I have a Bank
class with a list of Account
. The bank has a transfer()
method to transfer a value from one account to another. The idea is to lock both the from
and to
accounts within a transfer.
To solve this issue I have the following code (please bear in mind that this is a very trivial example because it's just that, an example):
public class Account {
private int mBalance;
public Account() {
mBalance = 0;
}
public void withdraw(int value) {
mBalance -= value;
}
public void deposit(int value) {
mBalance += value;
}
}
public class Bank {
private List<Account> mAccounts;
private int mSlots;
public Bank(int slots) {
mAccounts = new ArrayList<Account>(Collections.nCopies(slots, new Account()));
mSlots = slots;
}
public void transfer(int fromId, int toId, int value) {
synchronized(mAccounts.get(fromId, toId)) {
synchronized(mAccounts.get(toId)) {
mAccounts.get(fromId).withdraw(value);
mAccounts.get(toId).deposit(value);
}
}
}
}
This works, but does not prevent deadlocks.
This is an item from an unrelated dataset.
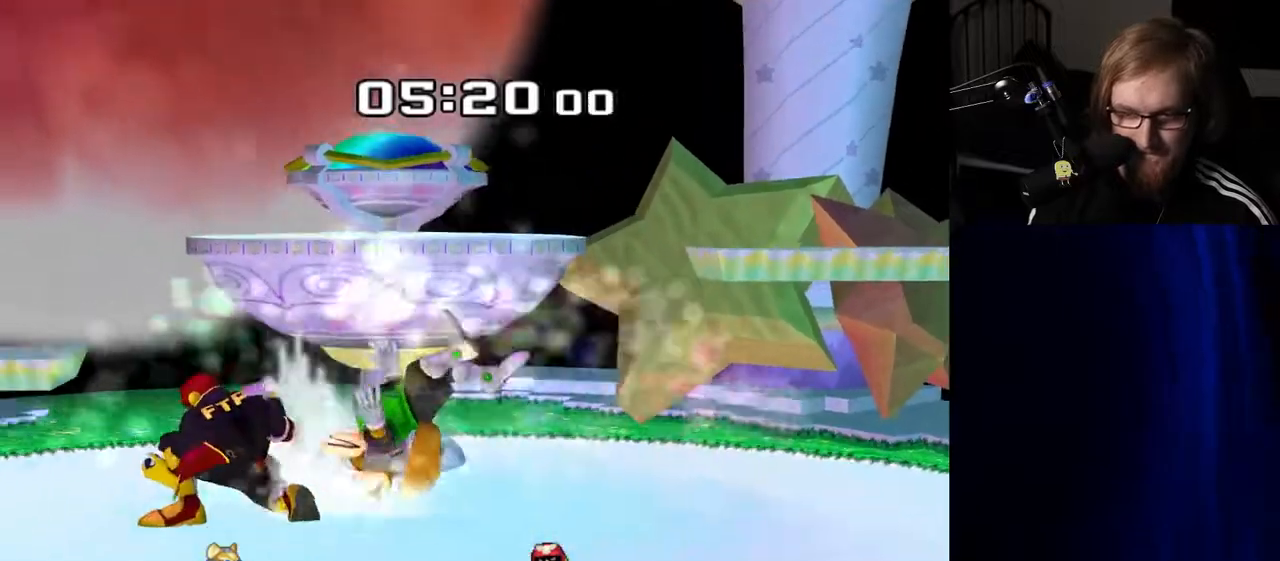
{"buttons": [], "left_stick": "left", "right_stick": "center", "events": [[17, "left_stick", "center"], [33, "R1", "up"], [183, "left_stick", "left"], [317, "left_stick", "right"], [417, "left_stick", "left"]]}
To fix that, we need to change the synchronization to the following:
synchronized(mAccounts.get(Math.min(fromId, toId))) {
synchronized(mAccounts.get(Math.max(fromId, toId))) {
mAccounts.get(fromId).withdraw(value);
mAccounts.get(toId).deposit(value);
}
}
But the compiler warns me about nested synchronization blocks and I trust that that is a bad thing to do? Also, I'm not very fond of the max/min solution (I was not the one who came up with that idea) and I would like to avoid that if possible.
How would one fix those 2 problems above? If we could lock on more than one object, we would lock both the from
and to
account, but we can't do that (as far as I know). What's the solution then?